"Jamanak" est né le 28 octobre 1908, quand la Turquie était encore l'Empire ottoman et les Arméniens ses citoyens. Cent ans après les massacres de 1915, le plus vieux quotidien turc continue à informer la communauté arménienne d'Istanbul dans sa langue.
Entrer au siège de Jamanak, Le Temps en arménien, c'est un peu comme poser le pied dans un musée. Derrière la porte d'un discret immeuble du quartier de Feriköy, des reproductions du premier numéro et de numéro du centenaire accueillent le visiteur, au-dessus d'un buste en bronze du fondateur, toutes moustaches dehors.

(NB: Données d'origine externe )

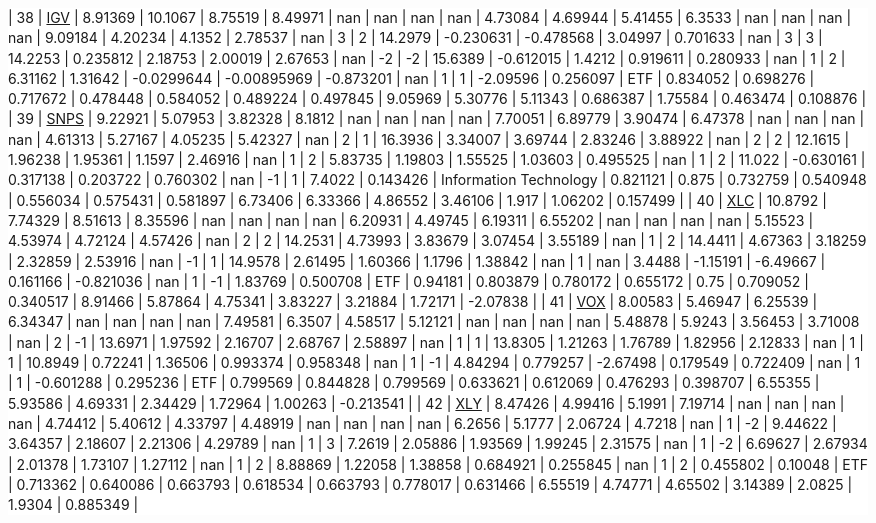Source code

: |  38 | [IGV](https://finance.yahoo.com/quote/IGV/financials)     |   8.91369    |  10.1067    |   8.75519   |   8.49971   |          nan |         nan |         nan |         nan |   4.73084   |   4.69944   |  5.41455    |   6.3533    |          nan |         nan |         nan |         nan |   9.09184   |   4.20234    |  4.1352      |   2.78537   |          nan |           3 |           2 |  14.2979     |  -0.230631  |  -0.478568  |  3.04997     |  0.701633   |          nan |           3 |           3 |  14.2253    |  0.235812   |  2.18753    |  2.00019    |  2.67653    |          nan |          -2 |          -2 |  15.6389    | -0.612015  |  1.4212     |  0.919611   |  0.280933  |         nan |          1 |          2 |   6.31162   |  1.31642   | -0.0299644  | -0.00895969  | -0.873201   |         nan |          1 |          1 |  -2.09596   | 0.256097  | ETF                    | 0.834052  | 0.698276  | 0.717672  | 0.478448 | 0.584052  | 0.489224 | 0.497845 |   9.05969   |   5.30776   |  5.11343   |  0.686387  |  1.75584    |  0.463474   |  0.108876   |
|  39 | [SNPS](https://finance.yahoo.com/quote/SNPS/financials)   |   9.22921    |   5.07953   |   3.82328   |   8.1812    |          nan |         nan |         nan |         nan |   7.70051   |   6.89779   |  3.90474    |   6.47378   |          nan |         nan |         nan |         nan |   4.61313   |   5.27167    |  4.05235     |   5.42327   |          nan |           2 |           1 |  16.3936     |   3.34007   |   3.69744   |  2.83246     |  3.88922    |          nan |           2 |           2 |  12.1615    |  1.96238    |  1.95361    |  1.1597     |  2.46916    |          nan |           1 |           2 |   5.83735   |  1.19803   |  1.55525    |  1.03603    |  0.495525  |         nan |          1 |          2 |  11.022     | -0.630161  |  0.317138   |  0.203722    |  0.760302   |         nan |         -1 |          1 |   7.4022    | 0.143426  | Information Technology | 0.821121  | 0.875     | 0.732759  | 0.540948 | 0.556034  | 0.575431 | 0.581897 |   6.73406   |   6.33366   |  4.86552   |  3.46106   |  1.917      |  1.06202    |  0.157499   |
|  40 | [XLC](https://finance.yahoo.com/quote/XLC/financials)     |  10.8792     |   7.74329   |   8.51613   |   8.35596   |          nan |         nan |         nan |         nan |   6.20931   |   4.49745   |  6.19311    |   6.55202   |          nan |         nan |         nan |         nan |   5.15523   |   4.53974    |  4.72124     |   4.57426   |          nan |           2 |           2 |  14.2531     |   4.73993   |   3.83679   |  3.07454     |  3.55189    |          nan |           1 |           2 |  14.4411    |  4.67363    |  3.18259    |  2.32859    |  2.53916    |          nan |          -1 |           1 |  14.9578    |  2.61495   |  1.60366    |  1.1796     |  1.38842   |         nan |          1 |        nan |   3.4488    | -1.15191   | -6.49667    |  0.161166    | -0.821036   |         nan |          1 |         -1 |   1.83769   | 0.500708  | ETF                    | 0.94181   | 0.803879  | 0.780172  | 0.655172 | 0.75      | 0.709052 | 0.340517 |   8.91466   |   5.87864   |  4.75341   |  3.83227   |  3.21884    |  1.72171    | -2.07838    |
|  41 | [VOX](https://finance.yahoo.com/quote/VOX/financials)     |   8.00583    |   5.46947   |   6.25539   |   6.34347   |          nan |         nan |         nan |         nan |   7.49581   |   6.3507    |  4.58517    |   5.12121   |          nan |         nan |         nan |         nan |   5.48878   |   5.9243     |  3.56453     |   3.71008   |          nan |           2 |          -1 |  13.6971     |   1.97592   |   2.16707   |  2.68767     |  2.58897    |          nan |           1 |           1 |  13.8305    |  1.21263    |  1.76789    |  1.82956    |  2.12833    |          nan |           1 |           1 |  10.8949    |  0.72241   |  1.36506    |  0.993374   |  0.958348  |         nan |          1 |         -1 |   4.84294   |  0.779257  | -2.67498    |  0.179549    |  0.722409   |         nan |          1 |          1 |  -0.601288  | 0.295236  | ETF                    | 0.799569  | 0.844828  | 0.799569  | 0.633621 | 0.612069  | 0.476293 | 0.398707 |   6.55355   |   5.93586   |  4.69331   |  2.34429   |  1.72964    |  1.00263    | -0.213541   |
|  42 | [XLY](https://finance.yahoo.com/quote/XLY/financials)     |   8.47426    |   4.99416   |   5.1991    |   7.19714   |          nan |         nan |         nan |         nan |   4.74412   |   5.40612   |  4.33797    |   4.48919   |          nan |         nan |         nan |         nan |   6.2656    |   5.1777     |  2.06724     |   4.7218    |          nan |           1 |          -2 |   9.44622    |   3.64357   |   2.18607   |  2.21306     |  4.29789    |          nan |           1 |           3 |   7.2619    |  2.05886    |  1.93569    |  1.99245    |  2.31575    |          nan |           1 |          -2 |   6.69627   |  2.67934   |  2.01378    |  1.73107    |  1.27112   |         nan |          1 |          2 |   8.88869   |  1.22058   |  1.38858    |  0.684921    |  0.255845   |         nan |          1 |          2 |   0.455802  | 0.10048   | ETF                    | 0.713362  | 0.640086  | 0.663793  | 0.618534 | 0.663793  | 0.778017 | 0.631466 |   6.55519   |   4.74771   |  4.65502   |  3.14389   |  2.0825     |  1.9304     |  0.885349   |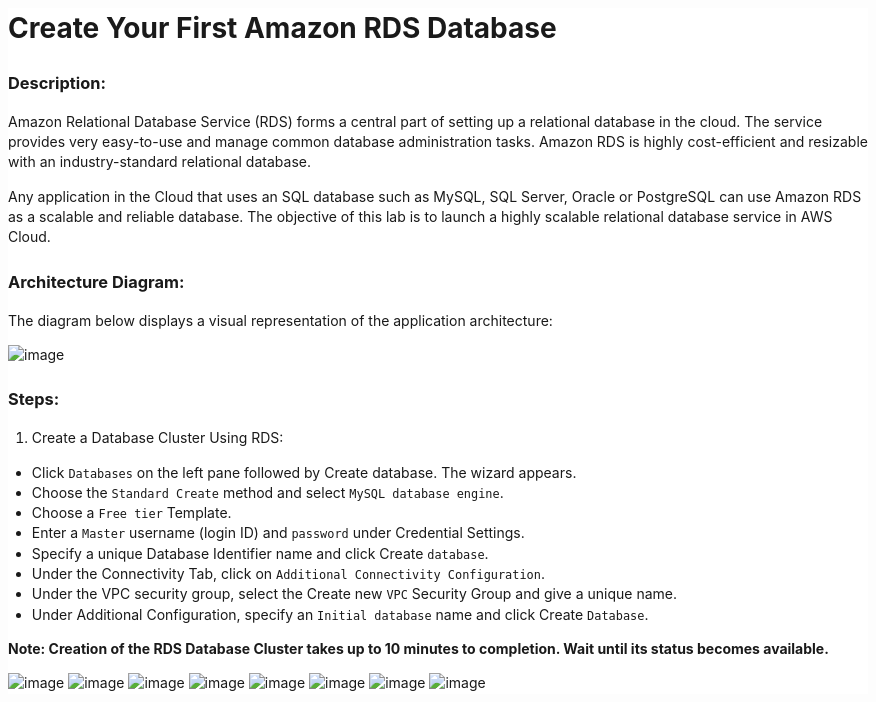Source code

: # Create Your First Amazon RDS Database

### Description:

Amazon Relational Database Service (RDS) forms a central part of setting up a relational database in the cloud. The service provides very easy-to-use and manage common database administration tasks. Amazon RDS is highly cost-efficient and resizable with an industry-standard relational database.

Any application in the Cloud that uses an SQL database such as MySQL, SQL Server, Oracle or PostgreSQL can use Amazon RDS as a scalable and reliable database. The objective of this lab is to launch a highly scalable relational database service in AWS Cloud.

### Architecture Diagram:

The diagram below displays a visual representation of the application architecture:

<img width="766" alt="image" src="https://github.com/user-attachments/assets/611c83fa-c13f-4cc5-bff7-bb40ee16df82">

### Steps:

1. Create a Database Cluster Using RDS:

- Click `Databases` on the left pane followed by Create database. The wizard appears.
- Choose the `Standard Create` method and select `MySQL database engine`.
- Choose a `Free tier` Template.
- Enter a `Master` username (login ID) and `password` under Credential Settings.
- Specify a unique Database Identifier name and click Create `database`.
- Under the Connectivity Tab, click on `Additional Connectivity Configuration`.
- Under the VPC security group, select the Create new `VPC` Security Group and give a unique name.
- Under Additional Configuration, specify an `Initial database` name and click Create `Database`.


**Note: Creation of the RDS Database Cluster takes up to 10 minutes to completion. Wait until its status
becomes available.**

<img width="618" alt="image" src="https://github.com/user-attachments/assets/1d4bdcbb-f10f-4f42-8fe0-aaf1c56f58c4">

<img width="624" alt="image" src="https://github.com/user-attachments/assets/fb036274-7336-4464-8f6c-eba697d84889">

<img width="619" alt="image" src="https://github.com/user-attachments/assets/9bff7b51-0bbd-41e0-aa11-5452ded03cf6">

<img width="621" alt="image" src="https://github.com/user-attachments/assets/f7139247-4f42-453b-9e59-c150f6608915">

<img width="619" alt="image" src="https://github.com/user-attachments/assets/c6bbbb58-04f2-429a-a68a-5cd6e1b7adc4">

<img width="625" alt="image" src="https://github.com/user-attachments/assets/dd2a0d25-aa93-41ee-875a-7e7f6da40b27">

<img width="620" alt="image" src="https://github.com/user-attachments/assets/3aff684d-87ce-4fd3-8b92-3a09aded614d">

<img width="624" alt="image" src="https://github.com/user-attachments/assets/ace1eeed-ab3b-4be6-a0f0-baed48413c64">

Dans un labyrinthe de couloirs, les murs sont recouverts de photos ou des rayonnages où s'entassent les collections du journal, précieusement conservées.
De son étroit bureau, le directeur de la publication et petit-neveu du fondateur, Ara Koçunyan, dicte à l'ancienne ses articles à trois secrétaires de rédaction, dont les écrans d'ordinateurs se noircissent de caractères arméniens.
"Nous sommes le journal de la communauté arménienne de Turquie", annonce le patron. "Jamanak est publié depuis si longtemps et sans interruption, il a traversé tant d'événements et d'époques qu'il est devenu une anthologie de la vie des Arméniens sous la République de Turquie", ajoute-t-il, "il est notre mémoire".
Six jours par semaine, ses 2.000 exemplaires quotidiens sont tirés sur une rotative époumonée, dans un rez-de-chaussée proche de la rédaction. Comme autrefois.
L'imprimerie est le domaine exclusif d'Ibrahim Celik, un septuagénaire d'origine kurde et arménienne qui, même s'il confesse ne pas savoir parler, ni lire la langue de sa grand-mère, se fait une haute opinion de sa fonction.
"Il est très important d'imprimer ce journal pour ne pas perdre cette langue", explique doctement l'imprimeur, "si ce genre de journaux n'était pas imprimé, tous les enfants oublieraient l'arménien et finiraient par oublier leurs origines".
Lien culturel, Jamanak se veut aussi organe d'influence auprès des quelque 60.000 Turcs d'origine arménienne officiellement recensés dans le pays, surtout à Istanbul.
- 'Préparer l'avenir' -
Son prestige n'a rien à voir avec celui de l'hebdomadaire Agos, écrit en turc. En 2007, l'assassinat de son directeur, le journaliste d'origine arménienne Hrant Dink, a créé une onde de choc en Turquie et réveillé dans le pays les fantômes des tueries de 1915.
Mais Ara Koçunyan s'attribue un petit rôle, quand même. "Au niveau politique, nous n'avons quasiment aucun poids, c'est évident", admet-il, "mais nous avons une mission importante () servir de tampon entre la communauté arménienne et la communauté turque et l'aider à préparer son avenir dans ce pays".
Une mission à ses yeux essentielle, à l'heure des célébrations du centenaire des tueries de 1915, qui ont réveillé les tensions autour de leur qualification en génocide.
"Le 24 avril 1915, notre journal a été le seul à parler de ce qui s'est passé", rappelle fièrement son patron. Ce jour-là, la police de l'Empire ottoman arrête plus de 200 notables arméniens d'Istanbul. Leur déportation puis leur assassinat marque le coup d'envoi de massacres qui feront des centaines de milliers de victimes.
"Cent ans après, regarder cette tragédie est toujours très difficile", lâche Ara Koçunyan.
Mais le directeur de Jamanak veut aller plus loin. "Les gens qui, comme moi, sont nés dans les années 1970 n'ont pas grandi, comme nos parents, avec le poids de cette expérience catastrophique", explique-t-il, "il faut que nous, les jeunes, abordions ce sujet avec sérénité pour continuer à vivre dans ce pays".
Partagé entre deux cultures, le directeur de Jaramak juge un peu radicale la vision antiturque de la diaspora arménienne. Dans ses colonnes, il prêche un rapprochement entre Turcs et Arméniens, "en protégeant notre histoire et notre culture, bien sûr".
Jusque-là, son discours a été toléré par le gouvernement islamo-conservateur turc qui, comme ses prédécesseurs, rejette catégoriquement la notion de génocide.
"Nous avons un problème de liberté de la presse en Turquie mais il concerne tous les organes de presse", note Ara Koçunyan, "sur ce plan-là, nous n'avons pas plus de difficultés parce que nous sommes d'origine arménienne".